For ROS containers the prevention of running processes as root is not a big issue, because ROS components are intended not to require root permissions in general. Nevertheless by default the existing ROS containers run all their processes as root.

So our first step in adapting a generic container from Docker Hub to run on OpenShift was to repackage the container and switch to a non root user leveraging the USER statement inside the Dockerfile.

FROM ros:indigo
# install
RUN apt-get update && apt-get install -y ros-indigo-move-base-msgs

# setup entrypoint
ADD ./ros_entrypoint.sh /

# add user
RUN adduser --disabled-password rosuser
USER rosuser

ENTRYPOINT ["/ros_entrypoint.sh"]
CMD ["/bin/bash", "-c","/ros_entrypoint.sh roscore"]

However, this is not enough. The container still does not run properly and crashes shortly after starting it. This is due to the fact that OpenShift uses a random user ID at runtime to run containers. In our case, the ROS master node tries to write its log files to a directory owned by the user we defined in the Dockerfile, however the userid of the user that is running the container and the userid that we used for setting up the container differ, hence the user at runtime has insufficient permissions to write on the Dockerfile user directories. This is a know issue, and a detailed treatment of the problem and how to solve it can be found in this blog post from Graham Dumpleton: http://blog.dscpl.com.au/2015/12/random-user-ids-when-running-docker.html
In this blogpost we just give a quick solution that works.

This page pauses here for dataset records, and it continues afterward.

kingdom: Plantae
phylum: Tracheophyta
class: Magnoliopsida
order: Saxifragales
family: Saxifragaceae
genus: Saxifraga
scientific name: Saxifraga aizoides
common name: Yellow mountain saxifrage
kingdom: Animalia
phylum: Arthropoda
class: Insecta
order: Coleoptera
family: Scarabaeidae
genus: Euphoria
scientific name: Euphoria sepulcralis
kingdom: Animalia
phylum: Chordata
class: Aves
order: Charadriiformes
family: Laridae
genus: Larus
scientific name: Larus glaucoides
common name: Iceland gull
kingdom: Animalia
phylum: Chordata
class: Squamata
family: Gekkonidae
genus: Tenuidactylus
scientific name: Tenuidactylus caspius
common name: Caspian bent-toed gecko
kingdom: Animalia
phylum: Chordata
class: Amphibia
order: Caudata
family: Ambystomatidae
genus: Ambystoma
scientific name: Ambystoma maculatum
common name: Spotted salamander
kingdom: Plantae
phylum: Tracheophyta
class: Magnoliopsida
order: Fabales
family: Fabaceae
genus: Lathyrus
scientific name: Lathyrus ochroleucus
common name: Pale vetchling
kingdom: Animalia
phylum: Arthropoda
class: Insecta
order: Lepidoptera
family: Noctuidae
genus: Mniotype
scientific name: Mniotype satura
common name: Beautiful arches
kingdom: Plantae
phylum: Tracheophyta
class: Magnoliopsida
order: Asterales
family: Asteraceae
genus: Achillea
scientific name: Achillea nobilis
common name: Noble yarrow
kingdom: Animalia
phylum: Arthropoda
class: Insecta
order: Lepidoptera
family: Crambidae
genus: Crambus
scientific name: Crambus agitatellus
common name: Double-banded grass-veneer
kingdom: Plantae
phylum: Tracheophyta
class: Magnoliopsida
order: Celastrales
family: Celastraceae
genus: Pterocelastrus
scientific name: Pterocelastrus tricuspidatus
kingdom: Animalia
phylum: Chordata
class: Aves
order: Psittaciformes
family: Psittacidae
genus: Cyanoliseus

One way to fix the permission problem would be to give write access to the world to the logging directory. We don’t really like this solution and it would also be slightly odd if the result of a focus on security was the requirement of opening up permissions to everybody.

The other way to go are group permissions. But we also can’t just create a new group and add the user to it, because the random user which is used at runtime can not be added to this group before. So the trick is to look at the standard group of the random user. If we run the “id” command we can see that this random user is always in the group “root” with the id 0.

The solution is therefore to create a user which has also the group “root” as standard group defined. This way we can ensure that every directory which is created by that user is also writable by the random user at runtime.

The modified Dockerfile would look something like this:

# add user and make sure her stuff is writable 
# whichever userid is given at runtime
RUN adduser --disabled-password --gid 0 --gecos "ROS user" rosuser
USER rosuser
RUN chown rosuser:root /home/rosuser && chmod 0775 /home/rosuser
ENV HOME /home/rosuser

The required steps are:

  • Add a user with the gid of 0, which is the “root” group
  • Switch to the newly created user
  • Change the ownership and the permission of the home directory to the current user and “root” group.
  • Set the HOME environment variable to the current home dir of the user. This way also the random user has his home set to the same directory

With these changes we were able to run ROS containers on OpenShift. Also any other container which was firstly designed to run as root, can be modified this way to run on OpenShift. The downside is, you still need to manually change the ownership and permissions on every directory you will need at runtime.